-- TASKS AND EXERCISES --
1) In the news article about Jagdeo and ExxonMobil, who is ExxonMobil's Country Manager?
2) From the news article about Jagdeo and ExxonMobil, extract the text between "Jagdeo tells ExxonMobil" and "Resources, Raphael Trotman.", inclusive.
3) Continue the news article about Jagdeo and ExxonMobil from the point where it stops.

Jagdeo tells ExxonMobil ‘no more courtesy calls’ – Wants Govt. to stop spreading “false hope” about oil prosperity

By Abena Rockcliffe-Campbell
No longer will the Parliamentary Opposition be contented with the “informal” meetings that it has been afforded by ExxonMobil, reportedly hinged on the instruction of Minister of Natural Resources, Raphael Trotman.
Opposition Leader Bharrat Jagdeo said as much yesterday during his weekly press conference.

Opposition Leader, Bharrat Jagdeo

Jagdeo told the media that he had a meeting with ExxonMobil Country Manager, Rod Henson two weeks ago. At that meeting “I indicated that I have seen Trotman telling people on the ground that Jagdeo is fully briefed, because he has directed ExxonMobil to give me regular briefings, and so I said to him (Henson) that from September, I would like the briefings to be a bit more formal.”
Jagdeo said that other members of the Opposition will be included in the “formal” meetings. These members will include those who are in parliament and others “who have an interest in the sector.”
The politician made it clear that questions will be asked of ExxonMobil because “we are not dummies.”
The Opposition leader said that when they get answers to pressing questions from ExxonMobil, they will then share it with the public. He however acknowledged the possibility that even in the formal meetings; ExxonMobil might not be forthcoming with the information requested.

-- SUPPLIED MATERIAL --

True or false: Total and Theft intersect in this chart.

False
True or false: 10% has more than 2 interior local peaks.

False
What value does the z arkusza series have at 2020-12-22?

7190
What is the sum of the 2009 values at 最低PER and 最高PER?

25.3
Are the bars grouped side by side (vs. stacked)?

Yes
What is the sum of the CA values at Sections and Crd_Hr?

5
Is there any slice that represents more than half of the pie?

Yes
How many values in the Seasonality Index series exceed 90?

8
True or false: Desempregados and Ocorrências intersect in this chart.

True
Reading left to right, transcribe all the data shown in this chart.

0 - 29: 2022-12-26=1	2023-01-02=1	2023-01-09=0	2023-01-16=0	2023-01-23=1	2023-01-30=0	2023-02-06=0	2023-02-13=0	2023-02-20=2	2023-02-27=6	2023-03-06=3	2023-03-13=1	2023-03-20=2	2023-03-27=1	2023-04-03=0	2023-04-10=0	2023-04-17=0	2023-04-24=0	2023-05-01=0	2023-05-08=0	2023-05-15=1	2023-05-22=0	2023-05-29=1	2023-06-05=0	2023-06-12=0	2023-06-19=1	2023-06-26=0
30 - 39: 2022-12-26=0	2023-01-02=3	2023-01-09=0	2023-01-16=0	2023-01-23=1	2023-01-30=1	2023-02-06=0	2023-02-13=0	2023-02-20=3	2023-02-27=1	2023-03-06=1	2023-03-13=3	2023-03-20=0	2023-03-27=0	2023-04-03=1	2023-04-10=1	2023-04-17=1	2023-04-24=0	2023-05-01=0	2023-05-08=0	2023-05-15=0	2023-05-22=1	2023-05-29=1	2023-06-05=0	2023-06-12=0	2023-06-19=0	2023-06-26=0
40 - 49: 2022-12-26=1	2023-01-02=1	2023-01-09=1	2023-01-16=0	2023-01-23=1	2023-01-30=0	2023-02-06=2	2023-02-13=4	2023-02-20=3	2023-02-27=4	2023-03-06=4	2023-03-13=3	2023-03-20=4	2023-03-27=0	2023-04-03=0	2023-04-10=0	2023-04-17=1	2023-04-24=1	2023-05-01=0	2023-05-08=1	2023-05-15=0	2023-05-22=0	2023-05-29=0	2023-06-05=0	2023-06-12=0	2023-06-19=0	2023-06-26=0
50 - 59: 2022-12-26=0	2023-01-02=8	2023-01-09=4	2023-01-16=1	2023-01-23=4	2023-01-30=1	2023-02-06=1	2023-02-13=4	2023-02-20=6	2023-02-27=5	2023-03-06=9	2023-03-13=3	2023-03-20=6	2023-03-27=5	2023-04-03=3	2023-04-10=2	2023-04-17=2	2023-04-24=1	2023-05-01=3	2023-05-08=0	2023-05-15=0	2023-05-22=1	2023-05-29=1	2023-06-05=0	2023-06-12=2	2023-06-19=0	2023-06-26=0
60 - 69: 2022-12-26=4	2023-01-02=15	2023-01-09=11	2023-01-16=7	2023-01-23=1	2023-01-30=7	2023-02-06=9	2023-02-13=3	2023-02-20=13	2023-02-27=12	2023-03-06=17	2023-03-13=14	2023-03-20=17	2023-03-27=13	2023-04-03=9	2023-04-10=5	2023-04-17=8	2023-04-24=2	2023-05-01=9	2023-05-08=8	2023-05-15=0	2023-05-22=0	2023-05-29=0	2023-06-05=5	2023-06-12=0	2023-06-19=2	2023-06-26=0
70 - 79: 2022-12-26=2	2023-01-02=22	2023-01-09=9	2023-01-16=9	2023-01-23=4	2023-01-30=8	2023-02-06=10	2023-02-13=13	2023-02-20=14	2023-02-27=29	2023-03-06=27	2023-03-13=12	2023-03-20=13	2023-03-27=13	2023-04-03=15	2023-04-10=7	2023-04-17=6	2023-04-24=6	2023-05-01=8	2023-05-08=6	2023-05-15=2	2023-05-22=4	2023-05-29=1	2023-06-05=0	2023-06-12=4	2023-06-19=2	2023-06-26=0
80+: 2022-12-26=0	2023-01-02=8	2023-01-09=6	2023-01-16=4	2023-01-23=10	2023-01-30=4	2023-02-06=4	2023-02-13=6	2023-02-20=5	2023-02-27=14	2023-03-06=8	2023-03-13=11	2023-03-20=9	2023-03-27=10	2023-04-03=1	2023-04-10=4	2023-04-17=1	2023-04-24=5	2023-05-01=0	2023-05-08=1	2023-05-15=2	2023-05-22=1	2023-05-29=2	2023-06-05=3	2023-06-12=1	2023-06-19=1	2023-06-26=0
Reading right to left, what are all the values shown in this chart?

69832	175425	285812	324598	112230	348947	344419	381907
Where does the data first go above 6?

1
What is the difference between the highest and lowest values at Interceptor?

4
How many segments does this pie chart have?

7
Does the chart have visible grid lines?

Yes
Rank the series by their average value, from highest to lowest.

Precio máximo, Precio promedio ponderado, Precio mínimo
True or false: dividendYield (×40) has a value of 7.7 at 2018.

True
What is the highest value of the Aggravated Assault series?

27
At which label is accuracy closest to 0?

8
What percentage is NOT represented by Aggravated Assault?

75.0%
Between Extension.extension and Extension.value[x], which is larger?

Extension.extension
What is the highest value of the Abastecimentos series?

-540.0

-- ANSWERS TO THE PROBLEMS --
1) Rod Henson

2)
Jagdeo tells ExxonMobil ‘no more courtesy calls’ – Wants Govt. to stop spreading “false hope” about oil prosperity

By Abena Rockcliffe-Campbell
No longer will the Parliamentary Opposition be contented with the “informal” meetings that it has been afforded by ExxonMobil, reportedly hinged on the instruction of Minister of Natural Resources, Raphael Trotman.

3)
“They always claim, you have to go to the government to get certain information”
Jagdeo said that there are several things that “we would like to ask and then have it formally on record.”
He said that the meeting held two weeks ago, “was good.”
“We discussed a number of issues, the same sort of issues relating to the environment and on the Local Content, but I would prefer this be done in a formal setting rather than a courtesy call.”
Jagdeo expressed concern that “Our government has gone silent.”
He said he told ExxonMobil, “We do not hear from the government, they are not telling us anything. We want to know if they are satisfied with the measures being taken to protect the environment. We want to know if they think we are prepared for an oil spill. Because, I am of the firm opinion that the burden of any oil spill must not be carried on the backs of Guyanese. The burden must be borne by the company. That is my view.